A memoria — jouer de mémoire

Jouer de mémoire révèle à quel point tu connais vraiment un morceau

Go Practice Music · 28 août 2026 · 6 min de lecture

Demande à quelqu’un de jouer un morceau travaillé depuis un mois, puis referme discrètement la partition. Il se passe quelque chose de révélateur. La première ligne tient. La deuxième vacille. Vers la mesure neuf, tout s’arrête — souvent à un endroit que la personne aurait juré connaître.

Rien n’a changé dans le jeu à cet instant. Les mains sont les mêmes, le tempo est le même. Ce qui a changé, c’est que la page a cessé de combler les trous à ta place.

La partition travaille plus que tu ne le crois

Tant que la musique est devant toi, lire et se souvenir semblent être une seule activité. Ce n’est pas le cas. Tes yeux te sauvent en permanence : un doigté que tu n’as jamais choisi consciemment, une reprise que tu aurais manquée, le moment exact où la main gauche revient. Tu as joué le passage quarante fois sans jamais avoir eu à le produire toi-même.

C’est pour cela qu’un morceau peut sembler terminé et s’effondrer dès que tu détournes le regard. Ta manière de travailler n’est pas en cause : la page portait simplement une partie du morceau, et tu n’avais aucun moyen de savoir laquelle.

La mémoire, ce sont quatre choses, pas une

Ceux qui mémorisent bien ne s’appuient presque jamais sur leurs seuls doigts. La mémoire digitale est rapide et confortable, et c’est aussi la première à t’abandonner sous pression : une hésitation et la chaîne se rompt, parce qu’elle ne sait pas où elle se trouve.

En dessous se trouvent trois mémoires plus solides. La mémoire auditive — tu entends la phrase suivante avant de la jouer. La mémoire visuelle — tu revois la forme de la page ou la position de la main. Et la mémoire analytique — tu sais que la mesure 17 est la mesure 5 une tierce plus haut, et que la section centrale est au relatif mineur. C’est la plus lente à construire, et la seule qui te remet vraiment sur pied après un accroc.

Mémorise pendant que tu apprends, pas après

La plupart des gens traitent la mémorisation comme une étape finale, une fois les notes en place. C’est l’ordre le plus difficile qui soit. À ce stade, tu as passé des semaines à entraîner tes yeux à faire le travail, et le défaire prend plus de temps que l’apprentissage lui-même.

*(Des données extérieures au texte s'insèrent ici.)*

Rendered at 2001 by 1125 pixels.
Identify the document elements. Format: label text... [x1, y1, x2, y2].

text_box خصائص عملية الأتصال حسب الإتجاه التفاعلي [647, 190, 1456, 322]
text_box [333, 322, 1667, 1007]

Fais l’inverse. Prends quatre mesures — pas une page, quatre mesures. Lis-les, joue-les deux fois, puis détourne le regard et rejoue-les. Si tout s’écroule, reviens à la page, cherche la raison, recommence. Quatre mesures par jour, c’est environ une page par semaine : plus rapide que presque tout le monde en s’y prenant à la dernière minute.

Liste de répertoire Go Practice Music avec les heures enregistrées pour chaque morceau

Ton répertoire dans Go Practice Music, avec les heures enregistrées pour chaque morceau que tu gardes vivant.

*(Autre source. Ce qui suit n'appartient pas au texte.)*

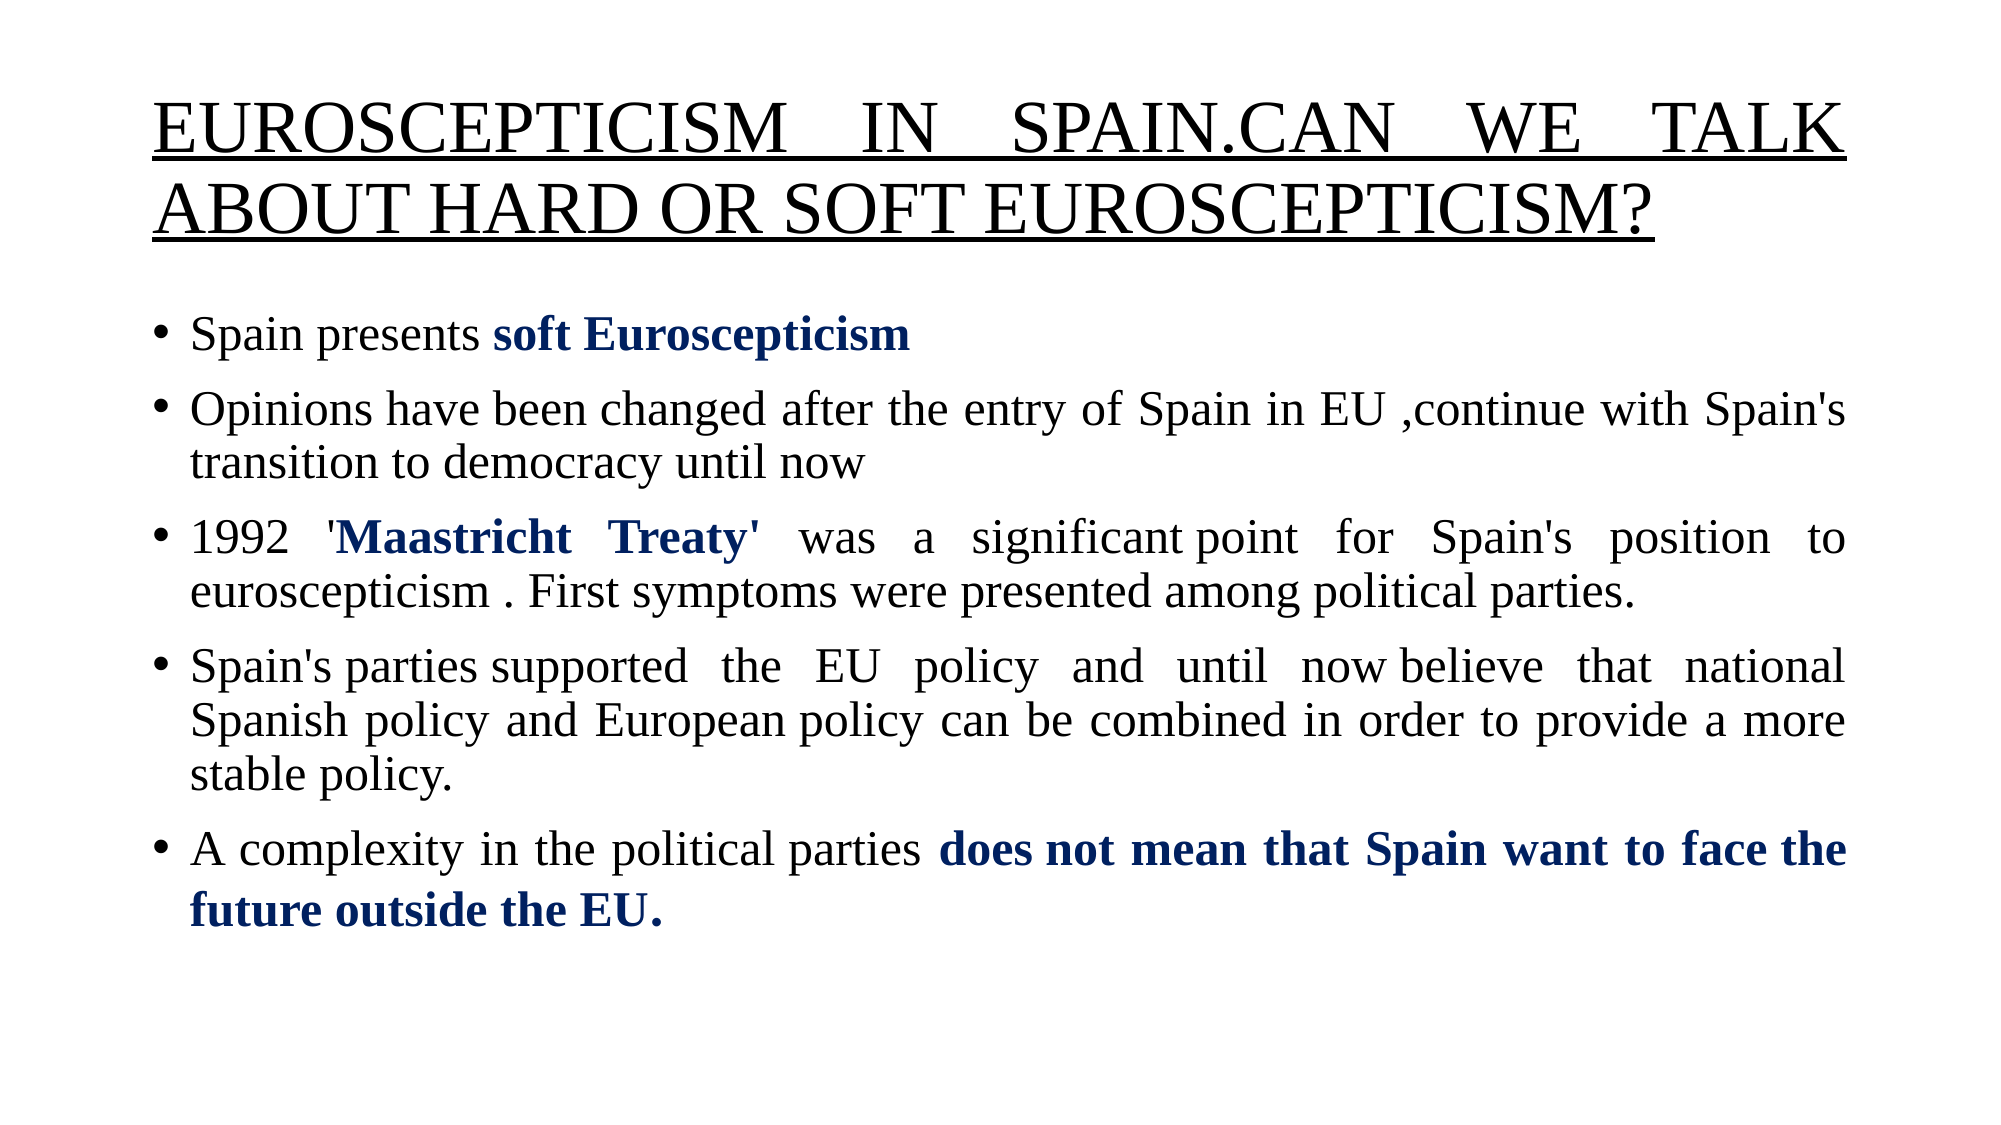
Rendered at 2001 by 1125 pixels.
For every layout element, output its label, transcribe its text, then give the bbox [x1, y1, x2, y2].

title EUROSCEPTICISM IN SPAIN.CAN WE TALK ABOUT HARD OR SOFT EUROSCEPTICISM? [137, 59, 1863, 278]
list Spain presents soft Euroscepticism Opinions have been changed after the entry of Spain in EU ,continue with Spain's transition to democracy until now 1992 'Maastricht Treaty' was a significant point for Spain's position to euroscepticism . First symptoms were presented among political parties. Spain's parties supported the EU policy and until now believe that national Spanish policy and European policy can be combined in order to provide a more stable policy. A complexity in the political parties does not mean that Spain want to face the future outside the EU. [137, 299, 1863, 1080]
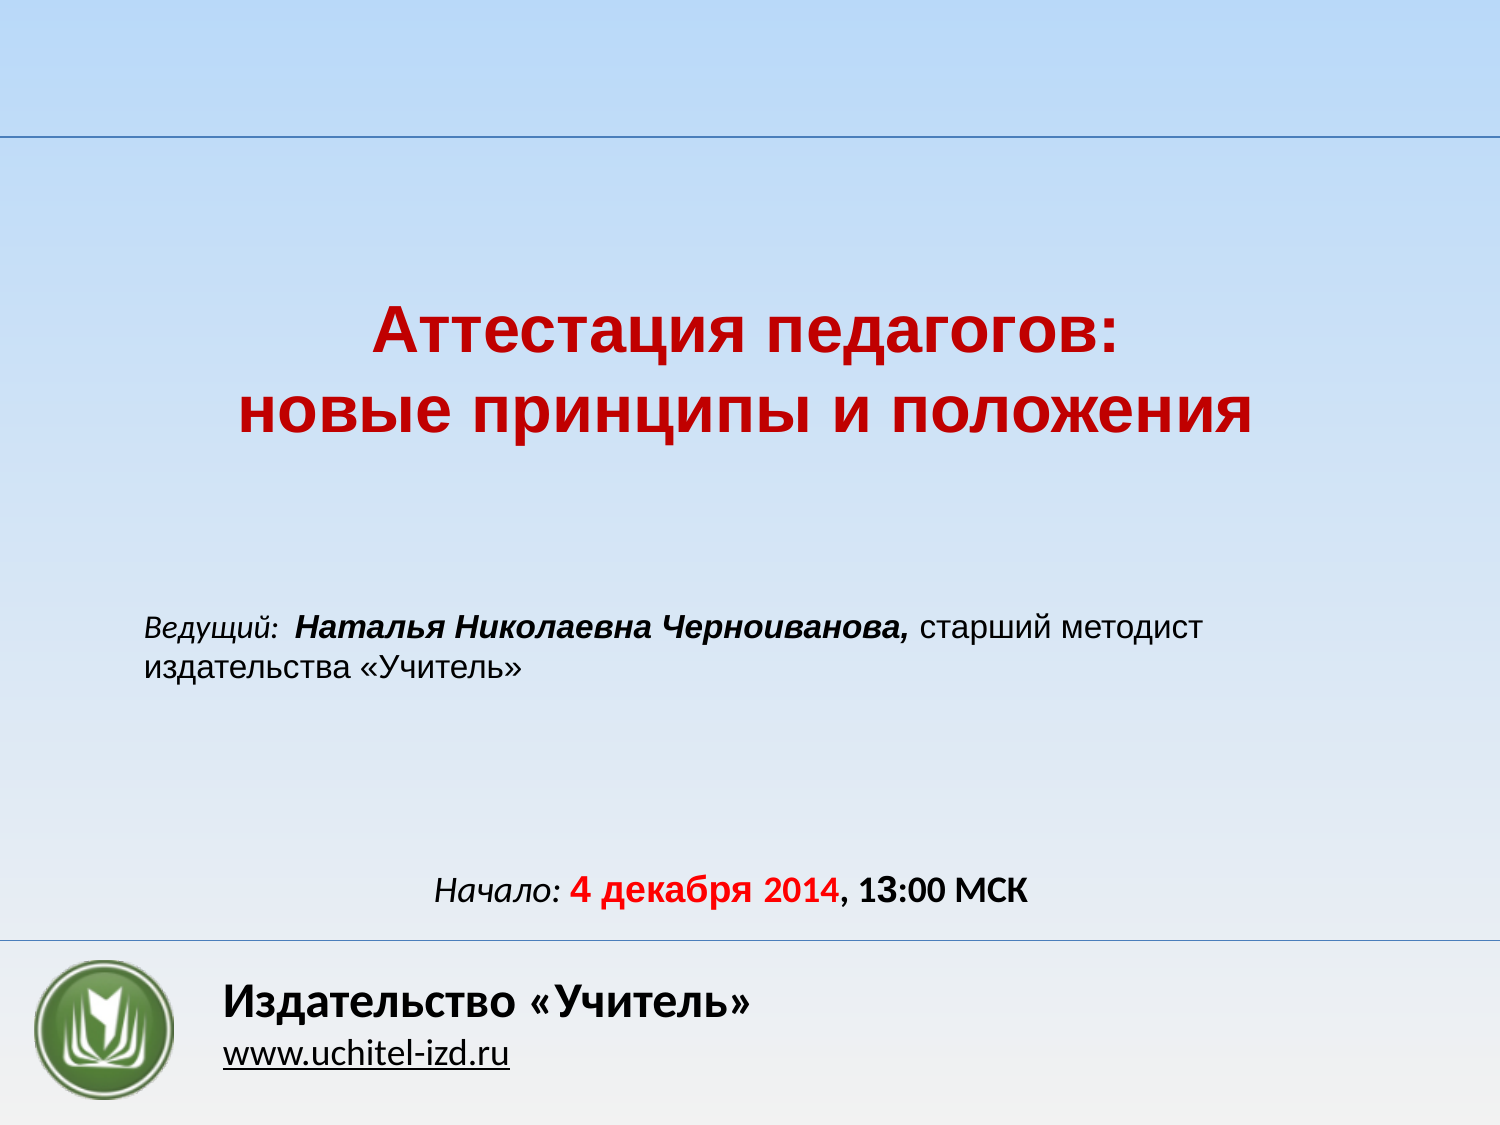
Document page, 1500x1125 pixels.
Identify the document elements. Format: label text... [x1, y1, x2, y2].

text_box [34, 960, 788, 1101]
text_box Начало: 4 декабря 2014, 13:00 МСК [419, 857, 1043, 918]
text_box Ведущий: Наталья Николаевна Черноиванова, старший методист издательства «Учитель» [129, 597, 1294, 693]
text_box Аттестация педагогов: новые принципы и положения [7, 278, 1485, 454]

Entraîne-toi à partir du milieu

En concert, la mémoire ne lâche presque jamais par oubli pur : elle lâche parce que tu perds le fil et n’as nulle part où repartir, sauf au début. Le remède est peu glorieux : choisis cinq ou six points de reprise dans le morceau et entraîne-toi à démarrer à froid depuis chacun d’eux.

Si tu peux commencer au début de la section centrale sans élan, tu connais cette section au lieu de simplement y arriver. Sinon, tu viens de trouver la prochaine chose à travailler — une information qu’une lecture de plus ne t’aurait jamais donnée.

Donne-lui des jours, pas un après-midi

La mémoire se consolide entre les séances, pas pendant. Un passage répété vingt fois cet après-midi sera plus fragile ce soir et plus solide demain : c’est normal, pas le signe que tu t’y es mal pris. Cinq courtes rencontres sur cinq jours tiennent bien mieux qu’un long siège, et le morceau sera encore là après une semaine d’absence.

Laisse la trace écrite te dire où tu en es

Mémoriser est un travail lent et silencieux, et il est facile d’avoir l’impression que rien n’avance. C’est là qu’une trace écrite devient précieuse. Garder tes morceaux dans une liste de répertoire — avec les heures enregistrées pour chacun — transforme une vague impression de progrès en quelque chose de vérifiable : quel morceau tu as vraiment habité, et lequel tu comptes reprendre depuis juin.

Joue la première ligne de quelque chose appris il y a deux ans : elle sera probablement encore là. Voilà ce que la mémorisation t’offre vraiment — pas un tour de salon, mais une petite collection de morceaux que tu emportes partout, prêts dès qu’un instrument se trouve dans la pièce.